* **To do**:
Type out the data again. Keep every line exactly the same.

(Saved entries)

== Segment start ==

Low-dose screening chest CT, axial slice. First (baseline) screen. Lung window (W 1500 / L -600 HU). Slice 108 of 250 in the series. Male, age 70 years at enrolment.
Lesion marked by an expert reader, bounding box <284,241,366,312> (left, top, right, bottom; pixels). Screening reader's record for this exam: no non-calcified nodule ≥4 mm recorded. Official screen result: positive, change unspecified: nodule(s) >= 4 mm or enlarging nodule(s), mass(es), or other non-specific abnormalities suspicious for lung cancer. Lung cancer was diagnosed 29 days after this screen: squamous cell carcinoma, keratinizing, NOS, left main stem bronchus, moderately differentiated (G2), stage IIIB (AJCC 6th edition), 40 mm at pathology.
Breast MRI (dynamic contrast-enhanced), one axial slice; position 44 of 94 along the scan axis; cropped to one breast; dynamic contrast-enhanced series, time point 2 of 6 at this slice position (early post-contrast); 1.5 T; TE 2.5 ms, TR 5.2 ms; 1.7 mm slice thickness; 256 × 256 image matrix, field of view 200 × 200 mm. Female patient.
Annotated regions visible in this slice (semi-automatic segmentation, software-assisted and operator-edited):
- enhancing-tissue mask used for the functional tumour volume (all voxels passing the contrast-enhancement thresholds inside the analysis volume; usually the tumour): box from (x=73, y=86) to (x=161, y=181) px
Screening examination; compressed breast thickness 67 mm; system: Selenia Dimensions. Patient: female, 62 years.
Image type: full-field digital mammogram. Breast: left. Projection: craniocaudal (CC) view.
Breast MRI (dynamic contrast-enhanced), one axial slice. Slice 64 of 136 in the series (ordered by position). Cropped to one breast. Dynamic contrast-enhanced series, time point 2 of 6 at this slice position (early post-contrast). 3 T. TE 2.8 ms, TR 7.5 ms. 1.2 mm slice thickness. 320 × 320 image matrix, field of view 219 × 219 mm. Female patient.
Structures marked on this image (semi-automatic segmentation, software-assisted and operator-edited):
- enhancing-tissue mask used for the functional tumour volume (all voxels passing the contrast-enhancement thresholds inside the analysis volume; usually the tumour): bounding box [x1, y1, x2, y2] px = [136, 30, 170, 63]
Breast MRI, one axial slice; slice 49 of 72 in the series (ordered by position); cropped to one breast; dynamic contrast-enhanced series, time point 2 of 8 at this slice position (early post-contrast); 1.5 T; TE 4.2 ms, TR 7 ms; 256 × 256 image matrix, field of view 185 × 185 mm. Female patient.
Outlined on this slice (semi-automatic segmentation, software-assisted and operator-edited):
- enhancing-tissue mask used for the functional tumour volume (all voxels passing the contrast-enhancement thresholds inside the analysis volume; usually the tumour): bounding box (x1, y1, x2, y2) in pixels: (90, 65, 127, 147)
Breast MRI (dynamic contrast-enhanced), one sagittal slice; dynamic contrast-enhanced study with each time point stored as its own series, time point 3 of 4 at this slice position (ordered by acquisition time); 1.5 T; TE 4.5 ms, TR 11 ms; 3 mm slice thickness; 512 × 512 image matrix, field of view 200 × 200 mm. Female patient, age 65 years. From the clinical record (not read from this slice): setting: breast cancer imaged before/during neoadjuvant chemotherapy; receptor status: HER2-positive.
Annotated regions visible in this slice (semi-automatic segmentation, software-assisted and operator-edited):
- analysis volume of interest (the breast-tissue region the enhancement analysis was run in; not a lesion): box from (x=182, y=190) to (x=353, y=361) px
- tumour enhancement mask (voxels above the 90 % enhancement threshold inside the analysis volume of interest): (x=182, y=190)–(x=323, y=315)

== Segment end ==

* **Written reply**:
Low-dose screening chest CT, axial slice. First (baseline) screen. Lung window (W 1500 / L -600 HU). Slice 108 of 250 in the series. Male, age 70 years at enrolment.
Lesion marked by an expert reader, bounding box <284,241,366,312> (left, top, right, bottom; pixels). Screening reader's record for this exam: no non-calcified nodule ≥4 mm recorded. Official screen result: positive, change unspecified: nodule(s) >= 4 mm or enlarging nodule(s), mass(es), or other non-specific abnormalities suspicious for lung cancer. Lung cancer was diagnosed 29 days after this screen: squamous cell carcinoma, keratinizing, NOS, left main stem bronchus, moderately differentiated (G2), stage IIIB (AJCC 6th edition), 40 mm at pathology.
Breast MRI (dynamic contrast-enhanced), one axial slice; position 44 of 94 along the scan axis; cropped to one breast; dynamic contrast-enhanced series, time point 2 of 6 at this slice position (early post-contrast); 1.5 T; TE 2.5 ms, TR 5.2 ms; 1.7 mm slice thickness; 256 × 256 image matrix, field of view 200 × 200 mm. Female patient.
Annotated regions visible in this slice (semi-automatic segmentation, software-assisted and operator-edited):
- enhancing-tissue mask used for the functional tumour volume (all voxels passing the contrast-enhancement thresholds inside the analysis volume; usually the tumour): box from (x=73, y=86) to (x=161, y=181) px
Screening examination; compressed breast thickness 67 mm; system: Selenia Dimensions. Patient: female, 62 years.
Image type: full-field digital mammogram. Breast: left. Projection: craniocaudal (CC) view.
Breast MRI (dynamic contrast-enhanced), one axial slice. Slice 64 of 136 in the series (ordered by position). Cropped to one breast. Dynamic contrast-enhanced series, time point 2 of 6 at this slice position (early post-contrast). 3 T. TE 2.8 ms, TR 7.5 ms. 1.2 mm slice thickness. 320 × 320 image matrix, field of view 219 × 219 mm. Female patient.
Structures marked on this image (semi-automatic segmentation, software-assisted and operator-edited):
- enhancing-tissue mask used for the functional tumour volume (all voxels passing the contrast-enhancement thresholds inside the analysis volume; usually the tumour): bounding box [x1, y1, x2, y2] px = [136, 30, 170, 63]
Breast MRI, one axial slice; slice 49 of 72 in the series (ordered by position); cropped to one breast; dynamic contrast-enhanced series, time point 2 of 8 at this slice position (early post-contrast); 1.5 T; TE 4.2 ms, TR 7 ms; 256 × 256 image matrix, field of view 185 × 185 mm. Female patient.
Outlined on this slice (semi-automatic segmentation, software-assisted and operator-edited):
- enhancing-tissue mask used for the functional tumour volume (all voxels passing the contrast-enhancement thresholds inside the analysis volume; usually the tumour): bounding box (x1, y1, x2, y2) in pixels: (90, 65, 127, 147)
Breast MRI (dynamic contrast-enhanced), one sagittal slice; dynamic contrast-enhanced study with each time point stored as its own series, time point 3 of 4 at this slice position (ordered by acquisition time); 1.5 T; TE 4.5 ms, TR 11 ms; 3 mm slice thickness; 512 × 512 image matrix, field of view 200 × 200 mm. Female patient, age 65 years. From the clinical record (not read from this slice): setting: breast cancer imaged before/during neoadjuvant chemotherapy; receptor status: HER2-positive.
Annotated regions visible in this slice (semi-automatic segmentation, software-assisted and operator-edited):
- analysis volume of interest (the breast-tissue region the enhancement analysis was run in; not a lesion): box from (x=182, y=190) to (x=353, y=361) px
- tumour enhancement mask (voxels above the 90 % enhancement threshold inside the analysis volume of interest): (x=182, y=190)–(x=323, y=315)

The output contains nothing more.